According to local officials in Graz, the current bus depot houses 173 buses and cannot be expanded further. This is why the city launched an EU-wide competition for a new facility. The winning project reportedly has several assets, one is that it can easily support a clean bus fleet and the other is that it can be constructed in increments.

The site of the new depot would be an old industrial site on Hedwig-Katschinka Strasse and will cover around 11,000 square metres out of 22,000 for the whole site. A quarter of the remaining space would be occupied by a green space.

Modular and flexible

The design of the depot would be modular and built in stages, with the final facility capable of housing 92 buses that can either be charged with renewable energy produced on-site or with hydrogen, while the construction itself would adhere to local climate-friendly and sustainable building standards (KNBS).

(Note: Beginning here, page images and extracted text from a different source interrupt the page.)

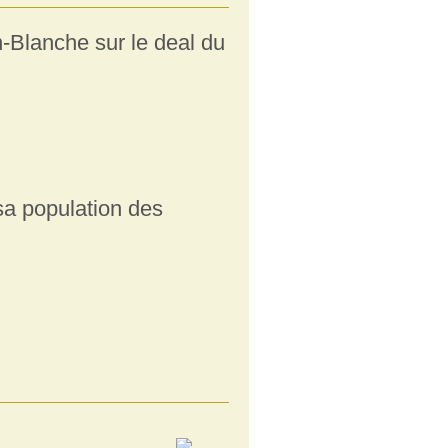
-Blanche sur le deal du
sa population des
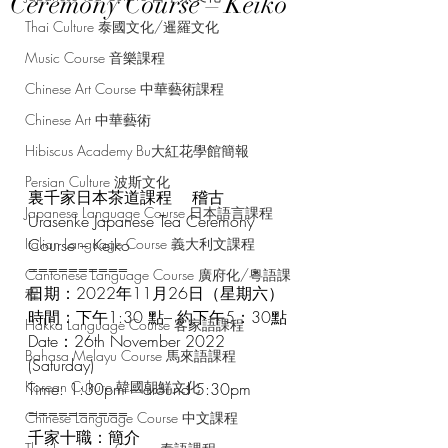
Ceremony Course – Keiko
Thai Culture 泰國文化/暹羅文化
Music Course 音樂課程
Chinese Art Course 中華藝術課程
Chinese Art 中華藝術
Hibiscus Academy Bu大紅花學館簡報
Persian Culture 波斯文化
裏千家日本茶道課程    稽古 
Japanese Language Course 日本語言課程
Urasenke Japanese Tea Ceremony 
Italian Language Course 義大利文課程
Course – Keiko 
==========
Cantonese Language Course 廣府化/粵語課
日期：2022年11月26日（星期六）
程
時間：下午1:30 點– 約下午5：30點
Hakka Language Course 客家語課程
Date：26th November 2022 
Bahasa Melayu Course 馬來語課程
(Saturday)
Korean Culture 韓國朝鮮文化
Time: 1:30pm – around 5:30pm
==========
Chinese Language Course 中文課程
千家十職：簡介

Furthermore, the first phase of the project would cost around 38.6 million euros, while the scheduled second phase is set to cost 33.6 million. Additionally, construction of the first phase should finish by the end of 2027, according to the local government.

Deputy Mayor Judith Schwentner was quoted in a press statement, saying:

Public transport is a key lever for a climate-friendly city. The design for the new building of the bus depot offers the new climate-friendly bus fleet an adequate 'home': solar energy through photovoltaics on site, recyclable materials, renewable building materials, a green roof, a compact design and a significant green area share of at least a quarter of the property area speak for themselves.